The Institute of Image Processing and Pattern Recognition, Department of Automation, Shanghai Jiao Tong University (SJTU), 800 Dongchuan RD. Minhang District, Shanghai, 200240, People's Republic of China.
Department of Preventative Ophthalmology, Shanghai Eye Diseases Prevention and Treatment Center, Shanghai Eye Hospital, No. 380 Kangding Road, Shanghai, 200040, China.
J Transl Med. 2021 Apr 26;19(1):167. doi: 10.1186/s12967-021-02818-1.
Myopic maculopathy (MM) is the most serious and irreversible complication of pathologic myopia, which is a major cause of visual impairment and blindness. Clinic proposed limited number of factors related to MM. To explore additional features strongly related with MM from optic disc region, we employ a machine learning based radiomics analysis method, which could explore and quantify more hidden or imperceptible MM-related features to the naked eyes and contribute to a more comprehensive understanding of MM and therefore may assist to distinguish the high-risk population in an early stage.
A total of 457 eyes (313 patients) were enrolled and were divided into severe MM group and without severe MM group. Radiomics analysis was applied to depict features significantly correlated with severe MM from optic disc region. Receiver Operating Characteristic were used to evaluate these features' performance of classifying severe MM.

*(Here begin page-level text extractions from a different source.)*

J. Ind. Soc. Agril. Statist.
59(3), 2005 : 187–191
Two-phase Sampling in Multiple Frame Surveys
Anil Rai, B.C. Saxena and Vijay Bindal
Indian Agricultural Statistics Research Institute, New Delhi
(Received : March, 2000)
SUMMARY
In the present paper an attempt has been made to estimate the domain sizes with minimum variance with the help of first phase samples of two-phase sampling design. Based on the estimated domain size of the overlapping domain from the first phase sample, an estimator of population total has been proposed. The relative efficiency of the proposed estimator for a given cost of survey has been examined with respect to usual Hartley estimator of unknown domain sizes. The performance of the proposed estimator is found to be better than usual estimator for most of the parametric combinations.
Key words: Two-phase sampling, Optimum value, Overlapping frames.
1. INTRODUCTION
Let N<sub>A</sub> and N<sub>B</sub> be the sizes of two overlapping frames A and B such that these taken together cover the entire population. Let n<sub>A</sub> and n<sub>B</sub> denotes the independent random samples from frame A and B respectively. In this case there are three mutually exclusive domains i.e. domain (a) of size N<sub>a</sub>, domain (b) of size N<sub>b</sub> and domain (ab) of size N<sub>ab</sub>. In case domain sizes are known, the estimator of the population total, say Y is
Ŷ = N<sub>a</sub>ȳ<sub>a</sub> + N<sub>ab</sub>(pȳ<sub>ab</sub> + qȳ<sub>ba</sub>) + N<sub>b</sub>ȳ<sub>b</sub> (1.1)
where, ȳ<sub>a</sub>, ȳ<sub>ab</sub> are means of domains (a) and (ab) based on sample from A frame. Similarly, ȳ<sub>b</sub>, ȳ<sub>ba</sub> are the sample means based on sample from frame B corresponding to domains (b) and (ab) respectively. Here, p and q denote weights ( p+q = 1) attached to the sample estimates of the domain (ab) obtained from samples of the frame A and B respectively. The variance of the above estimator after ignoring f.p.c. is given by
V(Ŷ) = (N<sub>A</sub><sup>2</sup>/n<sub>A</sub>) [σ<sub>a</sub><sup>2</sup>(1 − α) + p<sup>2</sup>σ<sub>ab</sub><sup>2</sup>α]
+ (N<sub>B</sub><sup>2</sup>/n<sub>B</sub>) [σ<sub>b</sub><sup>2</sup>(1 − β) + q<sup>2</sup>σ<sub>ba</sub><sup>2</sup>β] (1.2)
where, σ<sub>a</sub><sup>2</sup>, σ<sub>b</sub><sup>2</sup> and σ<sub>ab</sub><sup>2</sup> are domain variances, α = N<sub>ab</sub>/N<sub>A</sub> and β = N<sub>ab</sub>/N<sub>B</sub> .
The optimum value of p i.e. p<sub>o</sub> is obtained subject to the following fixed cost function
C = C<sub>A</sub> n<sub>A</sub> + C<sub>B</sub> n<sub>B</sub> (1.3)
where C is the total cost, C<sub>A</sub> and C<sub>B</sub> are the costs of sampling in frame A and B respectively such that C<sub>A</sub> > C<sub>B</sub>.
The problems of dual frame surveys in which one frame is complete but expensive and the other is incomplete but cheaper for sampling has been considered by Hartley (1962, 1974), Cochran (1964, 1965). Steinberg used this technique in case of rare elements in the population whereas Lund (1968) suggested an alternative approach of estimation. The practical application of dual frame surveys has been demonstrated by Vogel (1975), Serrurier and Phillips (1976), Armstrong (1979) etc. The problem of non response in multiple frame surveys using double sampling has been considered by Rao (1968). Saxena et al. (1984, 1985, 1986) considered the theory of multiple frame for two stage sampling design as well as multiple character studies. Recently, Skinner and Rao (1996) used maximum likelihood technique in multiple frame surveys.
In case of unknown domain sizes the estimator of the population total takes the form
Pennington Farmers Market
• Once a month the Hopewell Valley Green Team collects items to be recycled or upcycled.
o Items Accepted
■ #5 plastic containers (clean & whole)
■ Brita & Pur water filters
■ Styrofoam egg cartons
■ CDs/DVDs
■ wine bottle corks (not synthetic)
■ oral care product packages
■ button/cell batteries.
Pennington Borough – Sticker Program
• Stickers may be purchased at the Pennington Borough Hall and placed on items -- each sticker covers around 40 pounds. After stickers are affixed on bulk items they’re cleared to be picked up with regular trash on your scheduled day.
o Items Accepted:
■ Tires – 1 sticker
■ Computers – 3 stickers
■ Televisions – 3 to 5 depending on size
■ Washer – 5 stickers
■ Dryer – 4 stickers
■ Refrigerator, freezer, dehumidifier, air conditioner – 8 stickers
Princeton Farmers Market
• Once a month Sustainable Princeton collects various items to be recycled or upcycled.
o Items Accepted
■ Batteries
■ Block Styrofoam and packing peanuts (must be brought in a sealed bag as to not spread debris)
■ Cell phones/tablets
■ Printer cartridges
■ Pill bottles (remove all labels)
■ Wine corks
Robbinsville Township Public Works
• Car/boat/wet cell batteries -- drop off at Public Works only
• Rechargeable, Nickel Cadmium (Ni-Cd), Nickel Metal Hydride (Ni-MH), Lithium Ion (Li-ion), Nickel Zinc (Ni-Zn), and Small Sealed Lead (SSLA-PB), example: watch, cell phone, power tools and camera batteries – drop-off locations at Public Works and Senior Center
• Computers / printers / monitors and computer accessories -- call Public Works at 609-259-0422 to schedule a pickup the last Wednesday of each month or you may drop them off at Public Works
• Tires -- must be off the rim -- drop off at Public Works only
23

Eight new MM-related image features were discovered from the optic disc region, which described the shapes, textural patterns and intensity distributions of optic disc region. Compared with clinically reported MM-related features, these newly discovered features exhibited better abilities on severe MM classification. And the mean values of most features were markedly changed between patients with peripapillary diffuse chorioretinal atrophy (PDCA) and macular diffuse chorioretinal atrophy (MDCA).
Machine learning and radiomics method are useful tools for mining more MM-related features from the optic disc region, by which complex or even hidden MM-related features can be discovered and decoded. In this paper, eight new MM-related image features were found, which would be useful for further quantitative study of MM-progression. As a nontrivial byproduct, marked changes between PDCA and MDCA was discovered by both new image features and clinic features.
病理性近视是一种严重的进行性致盲性疾病,其最严重和不可逆转的并发症是近视性黄斑病变(MM)。临床提出了与 MM 相关的少数因素。为了从视盘区域探索与 MM 强相关的其他特征,我们采用了基于机器学习的放射组学分析方法,该方法可以探索和量化更多肉眼看不见或难以察觉的 MM 相关特征,从而更全面地了解 MM,并可能有助于在早期区分高危人群。
共纳入 457 只眼(313 例患者),分为重度 MM 组和无重度 MM 组。从视盘区域提取与重度 MM 显著相关的放射组学特征。使用受试者工作特征曲线来评估这些特征对重度 MM 分类的性能。
从视盘区域发现了 8 个新的 MM 相关图像特征,这些特征描述了视盘区域的形状、纹理模式和强度分布。与临床报道的 MM 相关特征相比,这些新发现的特征在重度 MM 分类方面表现出更好的能力。并且,在伴有脉络膜视网膜弥漫性萎缩的周边型(PDCA)和黄斑弥漫性萎缩的黄斑型(MDCA)患者之间,大多数特征的平均值有明显差异。
机器学习和放射组学方法是从视盘区域挖掘更多 MM 相关特征的有用工具,通过这些方法可以发现和解析复杂甚至隐藏的 MM 相关特征。本文发现了 8 个新的 MM 相关图像特征,这将有助于对 MM 进展进行进一步的定量研究。作为一个非平凡的副产品,通过新的图像特征和临床特征都发现了 PDCA 和 MDCA 之间的显著差异。